El aura que desprende su figura es un epíteto del valor y la pureza; la ranchera que hubieran querido y nunca pudieron escribir José Alfredo y cantar Chavela Vargas. Ha vuelto una y otra vez a la cara del toro sin mirarse los trazos que dibujaron en su cuerpo cartas de navegación, mapas trascendentales diseñados por pitones cincelados que buscaron un destino funesto para convertirlo en leyenda sin vida; en leyenda muerta.
Pobre del costado que desee cargar con ese esportón. Algo que a la vista, sin duda, puede parecer envidiable. Pero al final, lo que rechina y ya no compensa es tener que jugar al pilla – pilla con los miedos meses antes, después de firmar con todas las de la ley una temporada en la que estés dispuesto a salir a morir un noventa por ciento de las tardes. Porque si no es así, se queda en casa. Que es donde lleva prácticamente diez años desde la cornada de inflexión de Navegante; un punto y aparte con triple interlineado en su carrera. Y claro, señor mío, de este modo no hay quien tire del carro… Ahora bien, ahí están sus manoletinas para el que las quiera…
El idilio de José Tomás con México nunca ha sido un enigma. Además de por el sumo motivo de portar un 70% de sangre nativa tras las transfusiones realizadas aquel 25 de abril de 2010 en la apocalíptica enfermería de Aguascalientes, se extiende desde su exilio y forja como novillero por tierras aztecas, hasta ser en la propia Monumental de Insurgentes cuando hizo el jueves 25 años (10/12/1995) que tomara la alternativa de manos de Jorge Gutiérrez -sustituto esa tarde del Rey David Silveti-, en presencia de Manolo Mejía, con el toro Mariachi de Xajay.

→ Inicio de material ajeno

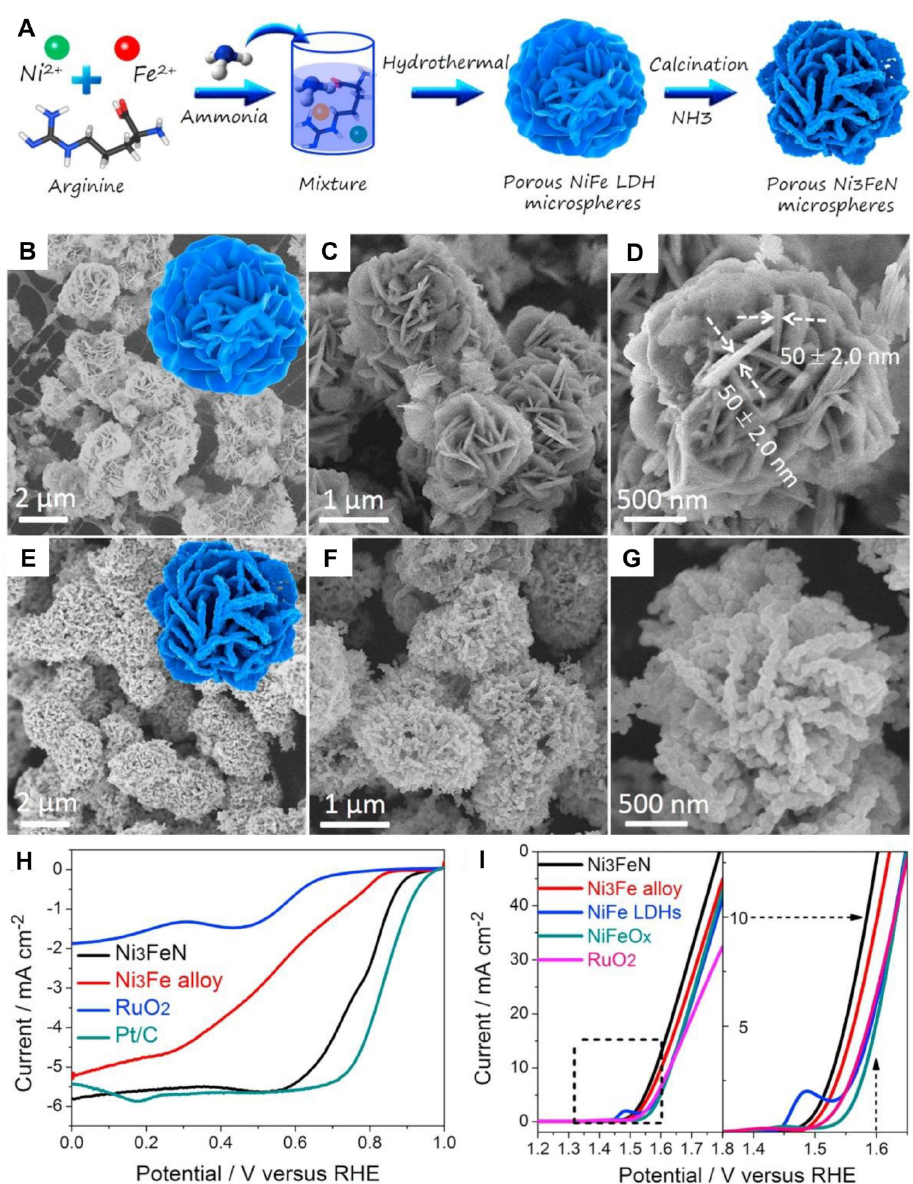
Figure 8. ( A ) Schematic of the formation of the porous Ni 3 FeN hierarchical microspheres; ( B – D ) SEM images of the NiFe LDH hierarchical microspheres; ( E – G ) SEM images of the porous Ni 3 FeN hierar- chical microspheres; ( H ) LSV curves in 0.1 M KOH electrolyte for ORR; ( I ) LSV curves in 0.1 M KOH electrolyte for OER. Reproduced with permission from [100]. Copyright © 2017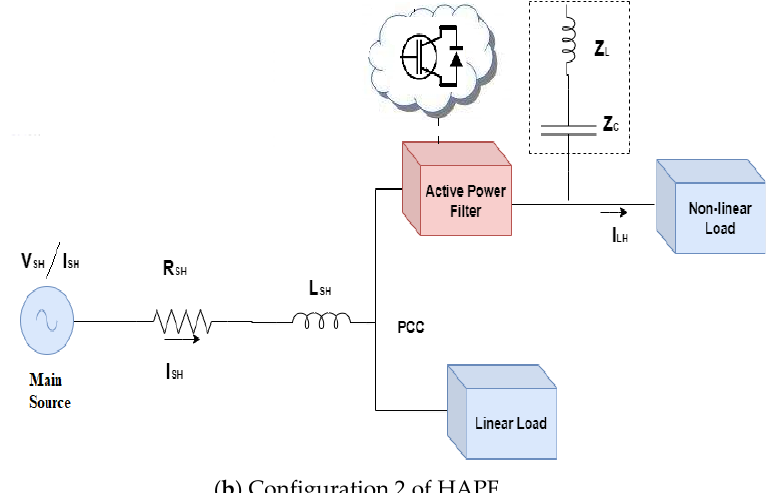
Figure 2. The main circuit of configurations 1 and 2 of HAPF.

El pasado jueves los noticieros despertaron como un día más. Se disipaba la verdad de la actualidad política como de costumbre, el coronavirus volvió a lastrar una mañana radiofónica con más voces anónimas que siguen advirtiendo lo poco de broma que tiene el bicho este, pero nadie cayó en la cuenta de un 25 aniversario inocuo para retrotraerse y sentirse afortunado, aunque sea por un momento, de ser coetáneos de un personaje de esta guisa.
El hijo de un dios menor completamente redimido a la voluntaria libertad que le da su hambre y por la que va encajando las últimas piezas del puzzle de su vida como torero “en activo”; las que ahora ve más fáciles de hallar pero aquellas que, sin remedio ni resignación alguna, le acercan al final. Porque sabe que tarde o temprano vendrá una mano sin miedo a cobrarle. Y esa no se anda con cuentos, ni pierde el tiempo, ni viene en balde. Sínkope dixit. Veinticinco años de emociones y mitos mal curados que vertebran la trascendencia de un torero único; de un torero de época.